Goal of the exercise =
Repeat the stretch of entries below from the line with "M670 936V1059L542 1099 540 940Z" through the line with "M670 894V910L450 914V898Z". Include both ends and add nothing.
○ ○ ○
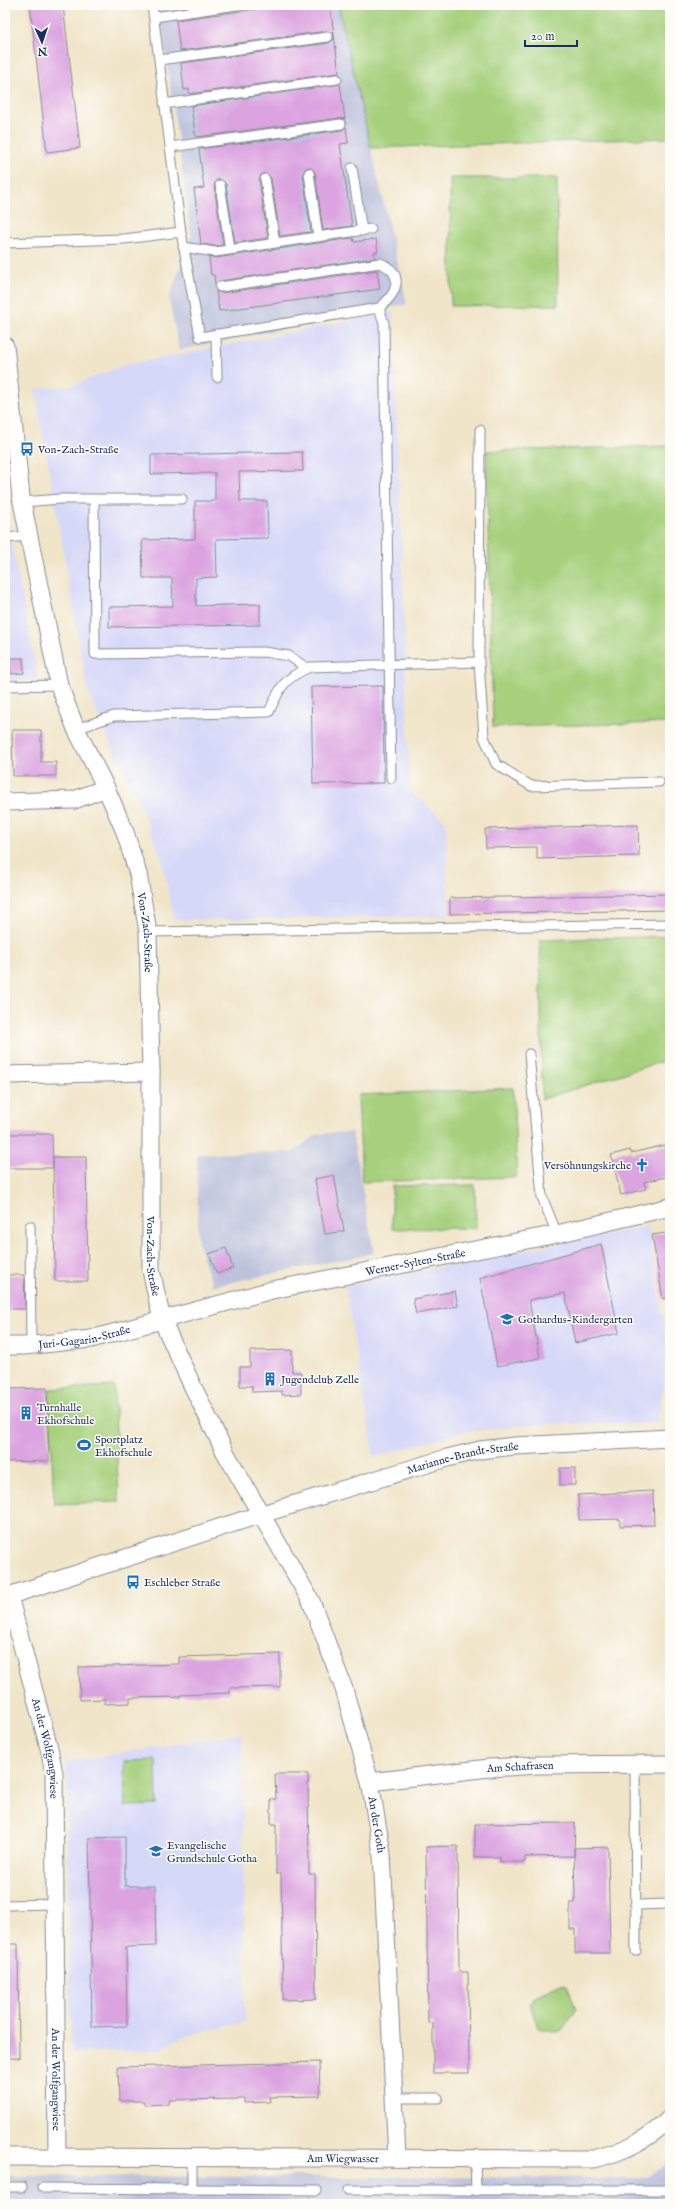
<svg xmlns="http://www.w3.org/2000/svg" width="675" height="2209" viewBox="0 0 675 2209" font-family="'IM FELL English',serif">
<rect width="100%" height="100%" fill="#fdfcf7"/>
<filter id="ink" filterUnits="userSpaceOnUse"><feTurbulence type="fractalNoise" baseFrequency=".025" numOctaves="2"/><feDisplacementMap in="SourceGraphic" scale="8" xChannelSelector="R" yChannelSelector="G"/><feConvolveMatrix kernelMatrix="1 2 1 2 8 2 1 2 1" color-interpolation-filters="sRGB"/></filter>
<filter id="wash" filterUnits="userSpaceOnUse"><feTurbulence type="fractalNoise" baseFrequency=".012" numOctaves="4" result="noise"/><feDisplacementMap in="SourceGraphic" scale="16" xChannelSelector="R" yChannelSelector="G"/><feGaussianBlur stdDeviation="0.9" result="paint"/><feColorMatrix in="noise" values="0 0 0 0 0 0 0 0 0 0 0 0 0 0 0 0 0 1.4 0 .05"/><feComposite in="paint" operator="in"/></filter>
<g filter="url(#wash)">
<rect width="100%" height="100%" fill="#f1e5c9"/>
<path fill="#d6d8f8" d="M393 312 410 791 446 822 448 916 174 920 161 857 136 795 117 760 87 689 35 389 71 386 121 366Z
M5 509 38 680 5 681Z
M648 1226 669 1353 657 1423 524 1425 460 1433 374 1457 345 1286Z
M242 1733 245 2022 182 2037 158 2050 71 2053 66 1762Z"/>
<path fill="#bec3dd" d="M159 5H338L407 304 179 350 169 299 191 235Z
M352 1132 374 1253 213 1286 198 1243 197 1154 293 1152 318 1134Z
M670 2161V2204H5V2176L648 2178Z"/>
<path fill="#a6d07c" stroke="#60806d" d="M338 5H670V138L371 148Z
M450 178H557L558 305 451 306Z
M668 446 670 723 493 727 486 451Z
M670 936V1059L542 1099 540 940Z
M513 1088 517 1177 362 1182 358 1095Z
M475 1185 476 1228 392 1229V1186Z
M114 1386 119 1502 54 1504 49 1389Z
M156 1760 157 1805 125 1806 124 1761Z
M561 1984 567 1986 576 2008 574 2013 562 2030 557 2032 538 2028 530 2004 533 1997Z"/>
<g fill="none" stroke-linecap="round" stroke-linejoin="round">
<path stroke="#6da5db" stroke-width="5" d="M669 1370H670"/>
</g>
<g id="blocks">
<path fill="#dba4e1" d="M30 5H63L80 148 47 152Z
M284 5H330L339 73 189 94V89L184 90 181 63 329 43 333 40V34L327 31 180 51 176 20Z
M340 84 345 119 340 118 197 137 195 133 191 106Z
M346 127 348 143 340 144 352 226 323 230 315 172 309 167 305 169 303 174 311 232 280 236 271 178 264 173 261 175 259 180 268 238 235 243 226 184 219 179 216 181 214 186 223 245 215 246 201 244 194 189 204 188 199 149 342 130Z
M353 238 354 242 376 239 378 252H374L375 258 219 281 215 284 214 275H211L209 257 216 258Z
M377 270 380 289 219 311 216 291 221 293Z
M302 452 303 471 239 472 240 501H267L268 538 216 539 217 577 196 578V606L260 604V625L109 627V607L173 606 172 578H143L142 540 195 539V501H215V473L151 474V455Z
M10 658H23L24 673 11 674Z
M383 686 384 783 313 784 311 687Z
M12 730H41V762H56V776H13Z
M638 825 639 856 537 859V847L486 848 485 829Z
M670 894V910L450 914V898Z
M5 1134H52L53 1168H5Z
M670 1144V1176L644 1182 646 1189 621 1195 611 1155 630 1150 631 1153Z
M53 1157H86L88 1281H55Z
M334 1175 344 1231 325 1234 315 1179Z
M666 1233 670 1255V1298L663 1299 652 1235Z
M601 1244 619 1333 575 1343 565 1293 529 1300 540 1358 497 1366 480 1278Z
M226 1248 233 1268 217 1274 209 1254Z
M5 1275H24L25 1309H5Z
M455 1291 458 1306 416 1314 413 1299Z
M292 1350V1372H301V1394L282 1395V1391L252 1392V1386H240V1367H250V1351Z
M47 1388 49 1461 5 1462V1389Z
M560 1468H575V1485H560Z
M653 1491 654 1525 620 1526V1519L579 1520 578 1495Z
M280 1654V1687L230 1688V1693L180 1695V1697L130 1698V1703L105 1704V1699L80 1700 79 1667 179 1664V1657Z
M275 1774H308L309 1874H315L316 1999 283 2000 281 1874H276V1824H271V1799H276Z
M575 1823 574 1856 525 1857V1862H500V1857H475V1824Z
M125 1837V1886H155L156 1946 126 1947 127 2026 92 2027 89 1838Z
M458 1846 459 1972H468L469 2073H433V2023H428L426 1847Z
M608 1847 610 1953H575V1929H570V1903H575L574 1848Z
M5 1944H18L19 2058H5Z
M319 2062 320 2096 269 2097 270 2102 244 2103V2099L169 2100V2104L144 2105V2101H119L118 2067Z"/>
</g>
</g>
<g filter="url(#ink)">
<use href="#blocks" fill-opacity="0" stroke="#868a94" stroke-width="1"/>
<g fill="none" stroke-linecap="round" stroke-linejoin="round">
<g stroke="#868a94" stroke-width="11">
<path id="service" d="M152 5 181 232 200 337 379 308 384 323 391 778
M154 17 237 5
M159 60 328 37
M164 104 337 79
M170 147 341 124
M352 168 362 231
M309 173 318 237
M265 179 275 243
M220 185 230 249
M5 243 124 239 181 232
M183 247 215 252 371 229
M220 287 380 263C406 274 397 294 379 308
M216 334 217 377
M94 499 95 654 264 652 289 656 307 668
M22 502 61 499H182
M5 538 28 536
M479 662 484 737 496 764 531 786 659 782
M5 686 59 685
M76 729 114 716 269 712C280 687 284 678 310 667L479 662 480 430
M148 932 670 924
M529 1054 542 1197 557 1234
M30 1226 31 1346
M635 1764 636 1951
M5 1905 55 1904
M635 1905 670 1904
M394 2098H438
M475 2159 476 2191
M5 2187H22
M43 2188 317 2190
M192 2189V2158
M349 2190H670"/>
</g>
<g stroke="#868a94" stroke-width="19">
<g id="minor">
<path id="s1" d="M5 346 21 497 59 685 76 729 106 788 125 832 138 874 148 932 151 1072V1270L162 1320 192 1385 225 1452 311 1601 344 1689 370 1782 382 1854 397 2158"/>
<path d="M5 802 74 800 106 788"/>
<path d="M5 1075 151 1072"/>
<path id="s2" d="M5 1346H24L91 1339 272 1290 557 1234 670 1207"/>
<path id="s3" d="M9 1596 49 1748 54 1773 57 2158"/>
<path id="s4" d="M5 1597 262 1514 447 1458 480 1450 515 1446 670 1438"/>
<path id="s5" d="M370 1782 489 1768 539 1765 670 1764"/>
<path id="s6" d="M5 2157 593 2159C621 2153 650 2139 670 2118"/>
</g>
</g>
<use href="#service" stroke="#fff" stroke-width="9"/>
<use href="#minor" stroke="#fff" stroke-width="17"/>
</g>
</g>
<defs>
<g id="bus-bare" transform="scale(1.08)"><path d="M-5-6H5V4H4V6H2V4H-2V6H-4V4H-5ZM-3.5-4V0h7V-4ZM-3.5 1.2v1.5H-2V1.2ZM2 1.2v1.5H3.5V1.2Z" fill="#1f6fb2" stroke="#fdfcf7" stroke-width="2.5" paint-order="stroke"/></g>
<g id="church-bare" transform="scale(1.08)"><path d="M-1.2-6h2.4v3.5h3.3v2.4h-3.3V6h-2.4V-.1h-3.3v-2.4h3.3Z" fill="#1f6fb2" stroke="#fdfcf7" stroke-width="2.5" paint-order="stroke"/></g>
<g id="school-bare" transform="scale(1.08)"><path d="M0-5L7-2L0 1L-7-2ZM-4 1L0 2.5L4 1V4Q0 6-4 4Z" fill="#1f6fb2" stroke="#fdfcf7" stroke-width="2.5" paint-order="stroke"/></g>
<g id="building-bare" transform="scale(1.08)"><path d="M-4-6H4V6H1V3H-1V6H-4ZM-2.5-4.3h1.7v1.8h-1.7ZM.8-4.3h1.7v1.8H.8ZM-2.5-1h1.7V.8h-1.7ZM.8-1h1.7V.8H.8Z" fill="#1f6fb2" stroke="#fdfcf7" stroke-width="2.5" paint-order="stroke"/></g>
<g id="stadium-bare" transform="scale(1.08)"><path d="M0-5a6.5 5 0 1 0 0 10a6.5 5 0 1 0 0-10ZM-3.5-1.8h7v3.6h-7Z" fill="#1f6fb2" stroke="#fdfcf7" stroke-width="2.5" paint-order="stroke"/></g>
</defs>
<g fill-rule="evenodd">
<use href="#bus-bare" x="27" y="449"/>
<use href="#church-bare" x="642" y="1165"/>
<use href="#school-bare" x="507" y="1319"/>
<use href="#building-bare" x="270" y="1379"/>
<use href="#building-bare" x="26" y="1413"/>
<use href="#stadium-bare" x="84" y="1445"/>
<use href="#bus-bare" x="133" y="1582"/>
<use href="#school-bare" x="156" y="1851"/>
</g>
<g text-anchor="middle" stroke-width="3" stroke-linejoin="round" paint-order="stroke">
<g font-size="11" fill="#1b2f5e" stroke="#fdfcf7" text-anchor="start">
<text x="38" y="453">Von-Zach-Straße</text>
<text x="631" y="1169" text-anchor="end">Versöhnungskirche</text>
<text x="518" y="1323">Gothardus-Kindergarten</text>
<text x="281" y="1383">Jugendclub Zelle</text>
<text x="37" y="1411">Turnhalle<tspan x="37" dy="13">Ekhofschule</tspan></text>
<text x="95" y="1443">Sportplatz<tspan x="95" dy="13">Ekhofschule</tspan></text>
<text x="144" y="1586">Eschleber Straße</text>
<text x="167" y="1849">Evangelische<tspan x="167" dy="13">Grundschule Gotha</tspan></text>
</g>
<g font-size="11" fill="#1b2f5e" stroke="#fdfcf7">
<text dy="4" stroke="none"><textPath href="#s1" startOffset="608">Von-Zach-Straße</textPath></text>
<text dy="4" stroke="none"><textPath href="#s1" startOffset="932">Von-Zach-Straße</textPath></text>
<text dy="4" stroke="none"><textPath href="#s2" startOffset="420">Werner-Sylten-Straße</textPath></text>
<text dy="4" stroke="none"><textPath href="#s2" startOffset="80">Juri-Gagarin-Straße</textPath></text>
<text dy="4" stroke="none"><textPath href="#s4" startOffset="479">Marianne-Brandt-Straße</textPath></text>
<text dy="4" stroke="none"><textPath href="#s3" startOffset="157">An der Wolfgangwiese</textPath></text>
<text dy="4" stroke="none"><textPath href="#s5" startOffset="151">Am Schafrasen</textPath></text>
<text dy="4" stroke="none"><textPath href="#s1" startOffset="1549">An der Goth</textPath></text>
<text dy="4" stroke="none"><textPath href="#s3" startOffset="489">An der Wolfgangwiese</textPath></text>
<text dy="4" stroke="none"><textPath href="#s6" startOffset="338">Am Wiegwasser</textPath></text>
</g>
</g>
<rect width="675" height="2209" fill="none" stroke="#fdfcf7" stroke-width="20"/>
<g transform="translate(42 42) rotate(177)" stroke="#fdfcf7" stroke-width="3" paint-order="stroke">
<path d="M0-3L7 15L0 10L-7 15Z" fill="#1b2f5e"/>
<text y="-6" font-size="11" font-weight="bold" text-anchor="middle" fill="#1b2f5e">N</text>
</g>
<path d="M525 40v6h52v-6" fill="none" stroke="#1b2f5e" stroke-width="2"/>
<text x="531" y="40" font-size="12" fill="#1b2f5e" stroke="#fdfcf7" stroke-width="3" paint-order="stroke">20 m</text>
</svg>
○ ○ ○
Task output =
M670 936V1059L542 1099 540 940Z
M513 1088 517 1177 362 1182 358 1095Z
M475 1185 476 1228 392 1229V1186Z
M114 1386 119 1502 54 1504 49 1389Z
M156 1760 157 1805 125 1806 124 1761Z
M561 1984 567 1986 576 2008 574 2013 562 2030 557 2032 538 2028 530 2004 533 1997Z"/>
<g fill="none" stroke-linecap="round" stroke-linejoin="round">
<path stroke="#6da5db" stroke-width="5" d="M669 1370H670"/>
</g>
<g id="blocks">
<path fill="#dba4e1" d="M30 5H63L80 148 47 152Z
M284 5H330L339 73 189 94V89L184 90 181 63 329 43 333 40V34L327 31 180 51 176 20Z
M340 84 345 119 340 118 197 137 195 133 191 106Z
M346 127 348 143 340 144 352 226 323 230 315 172 309 167 305 169 303 174 311 232 280 236 271 178 264 173 261 175 259 180 268 238 235 243 226 184 219 179 216 181 214 186 223 245 215 246 201 244 194 189 204 188 199 149 342 130Z
M353 238 354 242 376 239 378 252H374L375 258 219 281 215 284 214 275H211L209 257 216 258Z
M377 270 380 289 219 311 216 291 221 293Z
M302 452 303 471 239 472 240 501H267L268 538 216 539 217 577 196 578V606L260 604V625L109 627V607L173 606 172 578H143L142 540 195 539V501H215V473L151 474V455Z
M10 658H23L24 673 11 674Z
M383 686 384 783 313 784 311 687Z
M12 730H41V762H56V776H13Z
M638 825 639 856 537 859V847L486 848 485 829Z
M670 894V910L450 914V898Z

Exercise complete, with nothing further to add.